The Curious Case of the Tomb of Archimedes

The Curious Case of the Tomb of Archimedes

Part 1

This is the case of the Tomb of Archimedes: you think you know where it is? Cicero found it and accused the Syracusans of negligence. But where is the tomb?

We Syracusans are really peculiar people, we have a historical legacy that traces back millenia, but an incredibly short memory! Our most illustrious fellow citizens who have changed history are celebrated little or nothing at home, and for centuries were wrapped in oblivion and indifference.

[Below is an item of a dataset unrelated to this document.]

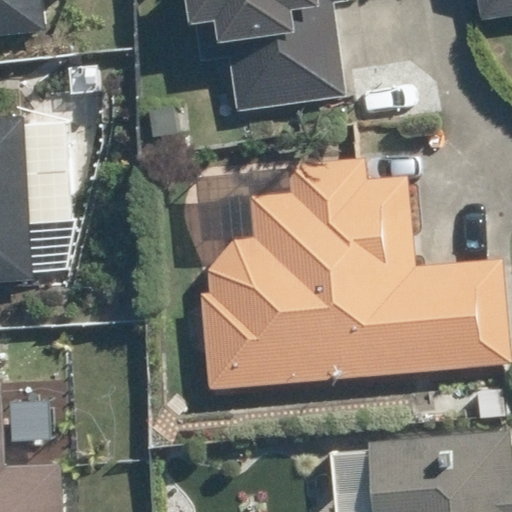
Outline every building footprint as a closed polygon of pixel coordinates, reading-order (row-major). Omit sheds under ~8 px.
[(0,0),(0,39),(55,38),(53,0),(0,0)] [(344,2),(343,0),(181,0),(184,24),(196,23),(200,58),(228,56),(235,108),(343,96),(333,3),(344,2)] [(511,0),(475,0),(478,19),(511,13),(511,0)] [(42,127),(0,127),(0,281),(47,280),(42,127)] [(230,241),(206,269),(208,294),(200,294),(207,386),(507,364),(499,260),(410,268),(403,174),(363,178),(361,157),(287,163),(289,193),(246,197),(250,240),(230,241)] [(0,511),(89,511),(92,464),(72,463),(76,382),(0,378),(0,511)] [(367,453),(329,456),(332,511),(511,511),(511,482),(510,483),(505,431),(366,442),(367,453)]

This was the case for the famous Archimedes, whom after his death was (almost) forgotten. Certainly the Syracusans must have had other things on their mind for them not to celebrate their most important citizen, to the point of forgetting his burial site.

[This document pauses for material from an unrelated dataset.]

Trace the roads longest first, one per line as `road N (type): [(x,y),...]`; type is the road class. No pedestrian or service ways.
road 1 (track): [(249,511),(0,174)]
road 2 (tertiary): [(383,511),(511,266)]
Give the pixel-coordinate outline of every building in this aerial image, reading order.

Only Cicero, who only visited Syracuse a few centuries after the inventor’s death, took care to look for the grave and pay his respects.

Eureka! The tomb was discovered in 75 B.C., cleaned and restored to its former glory; unfortunately it did not last long: it mattered little in the average Syracusans day-to-day life and soon the tomb was again forgotten and left to itself.

“Once, while I was superintendent in Syracuse, I brought out from the dust Archimedes, a distinguished citizen of that city. In fact, I searched for his tomb, ignored by the Syracusans, surrounded on all sides and covered with brambles and weeds. The Syracusan denied absolutely that it existed, but I possessed the senari verses written on his tomb, according to which on top of the tomb of Archimedes a sphere with a cylinder had been placed. But I was examining everything with the eyes … And shortly after I noticed a small hill not far emerged from the bushes. On it there was the figure of a sphere and a cylinder. And I said immediately to the Syracusans “That’s what I wanted!” – Cicero, 75 BC

Of course if Cicero was still alive he would shudder at the sight of how his striking discovery has been completely ignored for all these centuries; indifference and carelessness has remained a constant in the Syracuse character, from generation to generation it has been passed down to the present day.

You think you know where the tomb of Archimedes is? And instead..

Part 2 

I often hear people say, “Here is the tomb of Archimedes,” pointing to the most ornate tomb out of the many tombs in the “little caves” necropolis (next to an information banner). This position attributed by the Syracusans is absolutely wrong!

In fact the alleged tomb of Archimedes is nothing more than a Roman columbarium, that is a burial chamber from the Roman period, surely built a few centuries after the death of the mathematician!

But then where is this tomb of Archimedes?

According to some rumors the tomb was found under a famous hotel in Via Grotticelle Necropolis; the “cuttigghi” Syracusans are full of conspiracies and power games and who knows if they really have a minimum of foundation.

Surely history tells us what is false.

Cicero said that the tomb of Archimedes had a carved cylinder and sphere, which paid tribute to the great contribution that the scholar gave in mathematics and physics: these signs are not present in any tomb of the necropolis!

As the famous proverb goes: “Every lie in the long run becomes truth” and who knows if in a hundred years this false historical fact, which is only used to enchant the tourists, may not in the end become the “true” tomb of Archimedes!